In a previously cited study of self-administered OPAT for endocarditis and osteoarticular infections, the shift from IV infusion by gravity to IVP resulted in savings of US$43,652 over 6 months from a reduction in infusion supplies and direct drug costs, while the related reduced length of stay avoided an additional US$550,000 in costs over the same period. ²⁸

Thus, while limited, the available evidence supports lowest costs with IVP for common antimicrobials and infectious syndromes treated with OPAT in the home.

Facility-based administration

The most common subacute care settings where OPAT medications are given by a healthcare professional include ITCs, EDs, SNFs, and LTCFs. In these care-delivery models, antimicrobials are prepared in IV bags or IV syringes by an on-site or contracted pharmacy, delivered to facility staff, then administratered to the patient. A facility-provided drug model tends to align with a hospital drug model and, in settings such as the ED or certain ITCs, an acute care hospital pharmacy supplies the OPAT medication. Thus, for facility-based OPAT, the discussed pharmacoeconomic studies involve hospital dispensing of antimicrobials.

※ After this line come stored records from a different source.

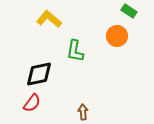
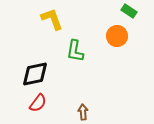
yellow L-shape: moved 3 px right; rotated 30 degrees clockwise
black diamond: moved 4 px left
red semicircle: moved 6 px right
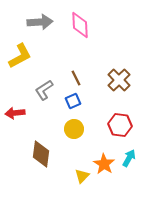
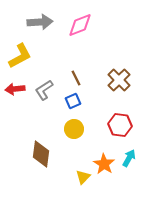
pink diamond: rotated 72 degrees clockwise
red arrow: moved 24 px up
yellow triangle: moved 1 px right, 1 px down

Pharmacoeconomic exploration of IVP-administered drugs dates back to the 1980s, with a sentinel publication examining the material and labor costs associated with preparing admixtures in mini-bags compared to polypropylene syringes in Canadian hospitals. ⁵³ Medication syringes were diluted and administered as IV admixtures with standard volume-control sets. There was a major cost advantage and nursing preference for the syringe-based method. ⁵³ In 1992, the safety, timing, and cost-effectiveness of IVP antimicrobials was compared to IVPB for surgical prophylaxis. ⁵⁴ Drug preparation and nursing administration times were less with the IVP method, resulting in a cost avoidance of US$0.60 per dose. Material cost of the mini-bag and IV tubing was avoided at US$3.25 per dose. The authors concluded antimicrobials given via IVP were both safe and cost-effective, holding potential institutional cost savings of US$184,000 per year. ⁵⁴

Two contemporary reports set in the ED have further supported cost savings using IVP antimicrobials. A ‘first-dose IVP’ protocol implemented in a 73-bed ED eliminated the need for an infusion pump, setup, and infusion documentation. The cost to administer IVP antibiotics was US$0.83 compared with US$9.53 for traditional IV infusion. ⁴⁷ In a single-center pre-(IV infusion)-post (IVP)-study with a total of 696 administrations of ampicillin/sulbactam, piperacillin/tazobactam, and ertapenem given in an ED from 2015 to 2018, the supply acquisition cost savings totaled more than US$5,000 with IVP antimicrobials. ²⁹ These results have been replicated in a multihospital health system, pediatric setting, and with IVP administration of non-antimicrobial medications as well.^{55 –57}

Robust pharmacoeconomic analyses specific to OPAT in the facility-administered setting are much needed. This available basic expenditure-related data indicate IVP antimicrobials are associated with less cost, particularly from supplies, and less pharmacy and nursing personnel time compared to intermittent IV infusions.